For the word "bolagsledningen", state how many lines of the records include it, with no other text.

%%

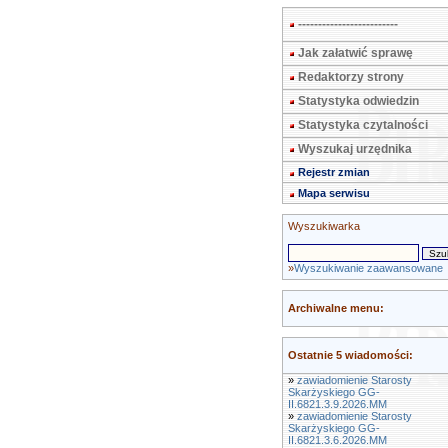
-------------------------
Jak załatwić sprawę
Redaktorzy strony
Statystyka odwiedzin
Statystyka czytalności
Wyszukaj urzędnika
Rejestr zmian
Mapa serwisu
Wyszukiwarka
»
Wyszukiwanie zaawansowane
Archiwalne menu:
Ostatnie 5 wiadomości:
»
zawiadomienie Starosty
Skarżyskiego GG-
II.6821.3.9.2026.MM
»
zawiadomienie Starosty
Skarżyskiego GG-
II.6821.3.6.2026.MM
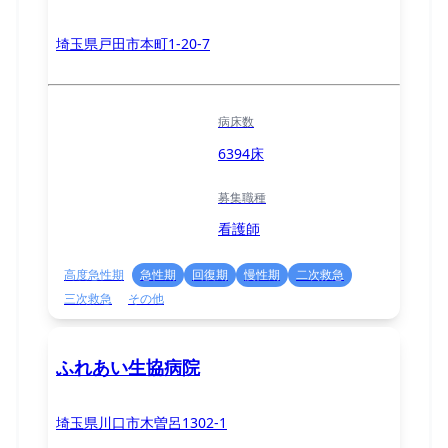
埼玉県戸田市本町1-20-7
病床数
6394床
募集職種
看護師
高度急性期
急性期
回復期
慢性期
二次救急
三次救急
その他
ふれあい生協病院
埼玉県川口市木曽呂1302-1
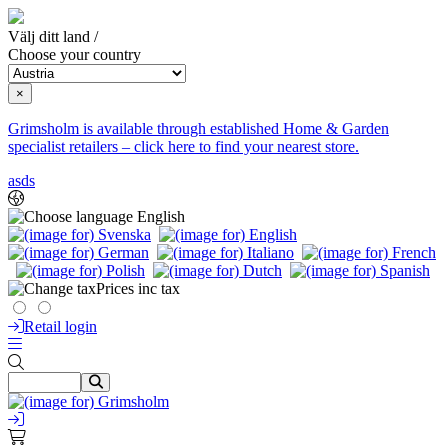
Välj ditt land /
Choose your country
×
Grimsholm is available through established Home & Garden
specialist retailers – click here to find your nearest store.
asds
English
Prices inc tax
Retail login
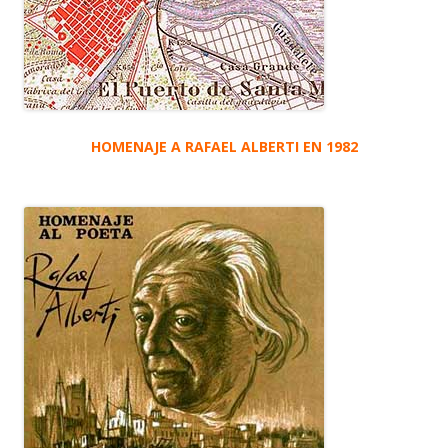
HOMENAJE A RAFAEL ALBERTI EN 1982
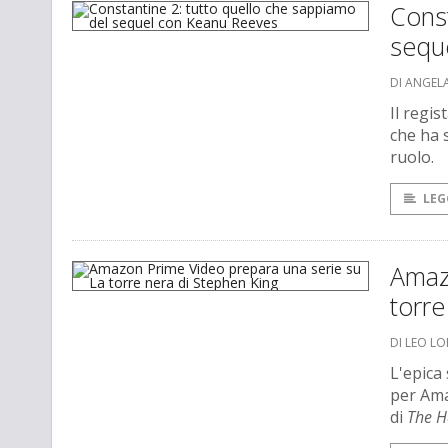
Const
sequ
DI ANGEL
Il regi
che ha 
ruolo.
LEG
Amaz
torre
DI LEO L
L'epica
per Ama
di
The H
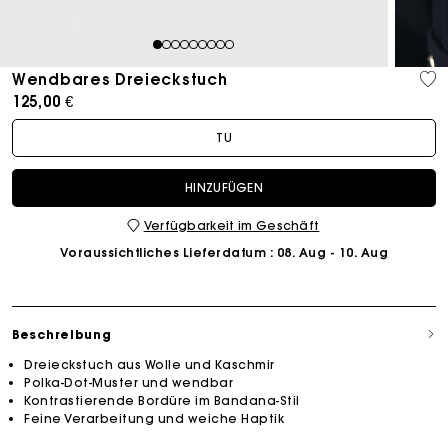
1
2
3
4
5
6
7
8
9
Wendbares Dreieckstuch
125,00 €
TU
HINZUFÜGEN
Verfügbarkeit im Geschäft
Voraussichtliches Lieferdatum
: 08. Aug - 10. Aug
Beschreibung
Dreieckstuch aus Wolle und Kaschmir
Polka-Dot-Muster und wendbar
Kontrastierende Bordüre im Bandana-Stil
Feine Verarbeitung und weiche Haptik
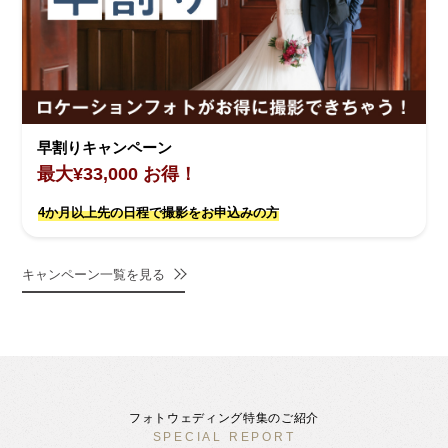
早割りキャンペーン
最大¥33,000 お得！
4か月以上先の日程で撮影をお申込みの方
キャンペーン一覧を見る
フォトウェディング特集のご紹介
SPECIAL REPORT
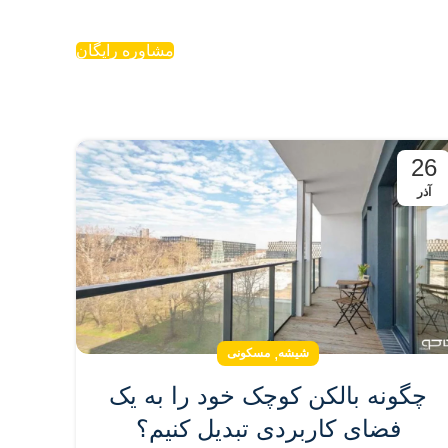
مشاوره رایگان
26
آذر
,
شیشه
مسکونی
چگونه بالکن کوچک خود را به یک
فضای کاربردی تبدیل کنیم؟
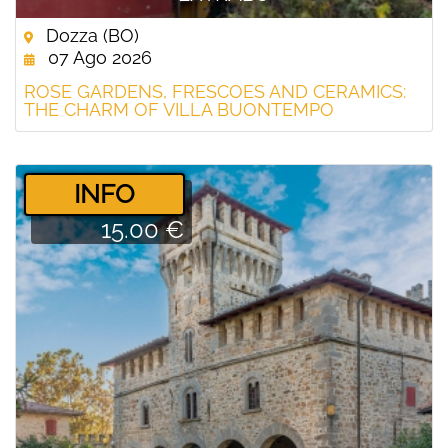
Dozza (BO)
07 Ago 2026
ROSE GARDENS, FRESCOES AND CERAMICS:
THE CHARM OF VILLA BUONTEMPO
­INFO
15.00 €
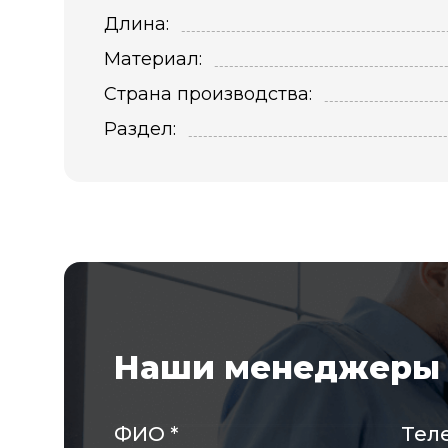
Длина:
Материал:
Страна производства:
Раздел:
Наши менеджеры 
ФИО
*
Тел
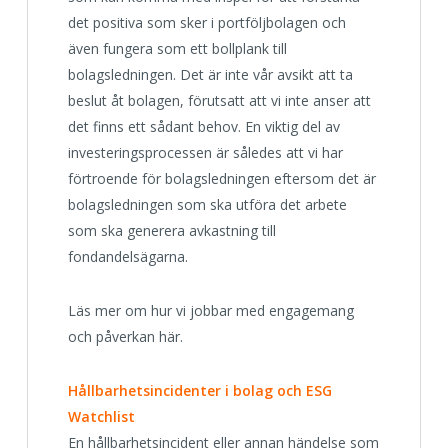
det positiva som sker i portföljbolagen och
även fungera som ett bollplank till
bolagsledningen. Det är inte vår avsikt att ta
beslut åt bolagen, förutsatt att vi inte anser att
det finns ett sådant behov. En viktig del av
investeringsprocessen är således att vi har
förtroende för bolagsledningen eftersom det är
bolagsledningen som ska utföra det arbete
som ska generera avkastning till
fondandelsägarna.
Läs mer om hur vi jobbar med engagemang
och påverkan här.
Hållbarhetsincidenter i bolag och ESG
Watchlist
En hållbarhetsincident eller annan händelse som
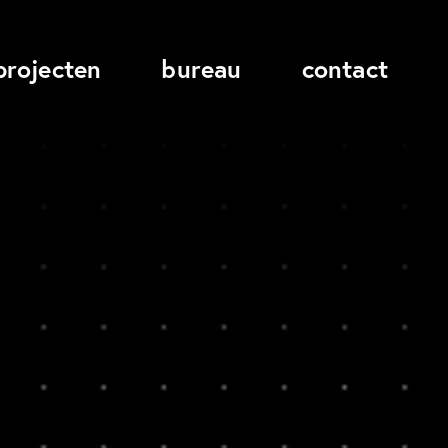
projecten
bureau
contact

%%

* OUTPUT FOR THIS EXERCISE
3